Greece’s Hellenic Gaming Commission (EEEP) has filed criminal complaints against 18 influencers and streamers it accuses of promoting unlicensed betting platforms, the regulator’s president Antonis Bartholomew announced at the 4th Greek Online Gaming Day.
According to Bartholomew, criminal proceedings have already been initiated in all 18 documented cases. The first five influencers targeted collectively reached over 3 million followers, with individual accounts ranging from 337,000 to 623,000 followers.
The growing role of influencers and streamers in advertising unauthorised gambling services had become one of the authority’s biggest challenges, Bartholomew said, raising concerns about minors being exposed to such promotions.
Scale of illegal gambling in Greece
Figures presented at the event put the number of Greeks participating in illegal gambling in 2025 at roughly 900,000 — over 10% of the population. The unlicensed market generates an estimated €2bn annually and deprives the state of around €400m in tax revenue.
Greece’s legal online gambling market reached €3.07bn in gross gaming revenue in 2025, but the scale of unlicensed activity suggests a parallel market of significant size operating alongside it.
New legislation expands enforcement powers
The criminal complaints come alongside a sweeping overhaul of Greek gambling law. A bill passed by parliament last week extends the EEEP’s workforce from 80 to 110 staff and gives it new enforcement powers. Banks will be required to block transactions linked to unlicensed operators.
The legislation broadens the definition of enforceable illegal activity. The blacklist of banned operators now covers mobile applications in addition to websites, domains, and IP addresses. Rules also apply to intermediaries and service providers — including influencers, affiliate marketers, website owners, internet cafés, and ISPs that fail to block access to unlicensed platforms.
Financial institutions and payment providers, including electronic money institutions operating in Greece, are barred from processing transactions related to illegal gambling, covering both stakes and winnings.
The law introduces penalties for proxy players who gamble on behalf of another person or entity. Both the player and the intermediary face up to two years in prison and fines starting at €5,000, with repeat offenders subject to a minimum €10,000 fine.
Article 66: advertising liability
Article 66 of the bill directly targets the promotion of illegal gambling platforms. Anyone promoting or facilitating access to unlicensed gambling faces fines between €5,000 and €50,000 per violation. The provision covers social media posts, affiliate links, blogs, apps, and any other promotional channel.
ISPs that fail to comply with blocking orders will also face administrative fines under the new framework. Illegal operators can be held accountable for their marketing practices, giving regulators a route to dismantle recruitment networks operating through social media, search engines, and affiliate schemes.

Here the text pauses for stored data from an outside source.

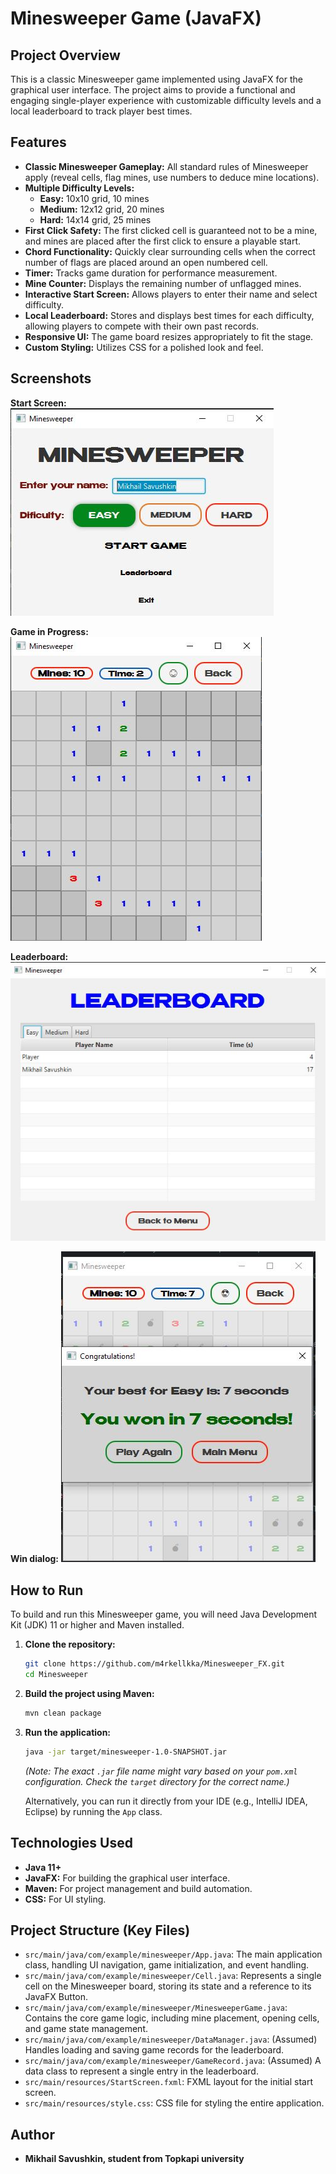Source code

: # Minesweeper Game (JavaFX)

## Project Overview

This is a classic Minesweeper game implemented using JavaFX for the graphical user interface. The project aims to provide a functional and engaging single-player experience with customizable difficulty levels and a local leaderboard to track player best times.

## Features

* **Classic Minesweeper Gameplay:** All standard rules of Minesweeper apply (reveal cells, flag mines, use numbers to deduce mine locations).
* **Multiple Difficulty Levels:**
    * **Easy:** 10x10 grid, 10 mines
    * **Medium:** 12x12 grid, 20 mines
    * **Hard:** 14x14 grid, 25 mines
* **First Click Safety:** The first clicked cell is guaranteed not to be a mine, and mines are placed after the first click to ensure a playable start.
* **Chord Functionality:** Quickly clear surrounding cells when the correct number of flags are placed around an open numbered cell.
* **Timer:** Tracks game duration for performance measurement.
* **Mine Counter:** Displays the remaining number of unflagged mines.
* **Interactive Start Screen:** Allows players to enter their name and select difficulty.
* **Local Leaderboard:** Stores and displays best times for each difficulty, allowing players to compete with their own past records.
* **Responsive UI:** The game board resizes appropriately to fit the stage.
* **Custom Styling:** Utilizes CSS for a polished look and feel.

## Screenshots

**Start Screen:**
![Start Screen](/images/start_screen.JPG)

**Game in Progress:**
![Game in Progress](/images/game_in_progress.JPG)

**Leaderboard:**
![Leaderboard](/images/leaderboard.JPG)

**Win dialog:**
![Win dialog](/images/win.JPG)



## How to Run

To build and run this Minesweeper game, you will need Java Development Kit (JDK) 11 or higher and Maven installed.

1.  **Clone the repository:**
    ```bash
    git clone https://github.com/m4rkellkka/Minesweeper_FX.git
    cd Minesweeper
    ```

2.  **Build the project using Maven:**
    ```bash
    mvn clean package
    ```

3.  **Run the application:**
    ```bash
    java -jar target/minesweeper-1.0-SNAPSHOT.jar 
    ```
    *(Note: The exact `.jar` file name might vary based on your `pom.xml` configuration. Check the `target` directory for the correct name.)*

    Alternatively, you can run it directly from your IDE (e.g., IntelliJ IDEA, Eclipse) by running the `App` class.

## Technologies Used

* **Java 11+**
* **JavaFX:** For building the graphical user interface.
* **Maven:** For project management and build automation.
* **CSS:** For UI styling.

## Project Structure (Key Files)

* `src/main/java/com/example/minesweeper/App.java`: The main application class, handling UI navigation, game initialization, and event handling.
* `src/main/java/com/example/minesweeper/Cell.java`: Represents a single cell on the Minesweeper board, storing its state and a reference to its JavaFX Button.
* `src/main/java/com/example/minesweeper/MinesweeperGame.java`: Contains the core game logic, including mine placement, opening cells, and game state management.
* `src/main/java/com/example/minesweeper/DataManager.java`: (Assumed) Handles loading and saving game records for the leaderboard.
* `src/main/java/com/example/minesweeper/GameRecord.java`: (Assumed) A data class to represent a single entry in the leaderboard.
* `src/main/resources/StartScreen.fxml`: FXML layout for the initial start screen.
* `src/main/resources/style.css`: CSS file for styling the entire application.

## Author

* **Mikhail Savushkin, student from Topkapi university**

The reform bill, which was open for public consultation earlier this month, also revises the tax treatment of winnings for licensed operators. Winnings credited to a player’s account will be taxed per session after a €100 tax-free threshold. The tax rate rises from 15% to 20% for winnings up to €500, and from 20% to 30% for amounts above €500. Online poker and live casino games will now be taxed differently from video lottery terminals (VLTs).
Influencer enforcement signals a shift
The criminal complaints against influencers mark a departure from the EEEP’s previous enforcement focus on operators and platforms. By targeting individual promoters with large social followings, the regulator is signalling that those who direct traffic to unlicensed sites — not just the operators running them — face personal legal exposure.
Greece is not alone in this approach. Global illegal gambling volumes hit $5.9tn in 2025, and regulators across Europe have been under pressure to address the role of social media in channelling players to unlicensed markets. Article 66 and the EEEP’s active use of criminal referrals suggest Greece intends to hold the full promotional chain — from operators to affiliates to influencers — legally accountable.
Whether criminal proceedings against influencers result in convictions will test both the EEEP’s newly expanded resources and the courts’ appetite for applying gambling enforcement law to social media activity.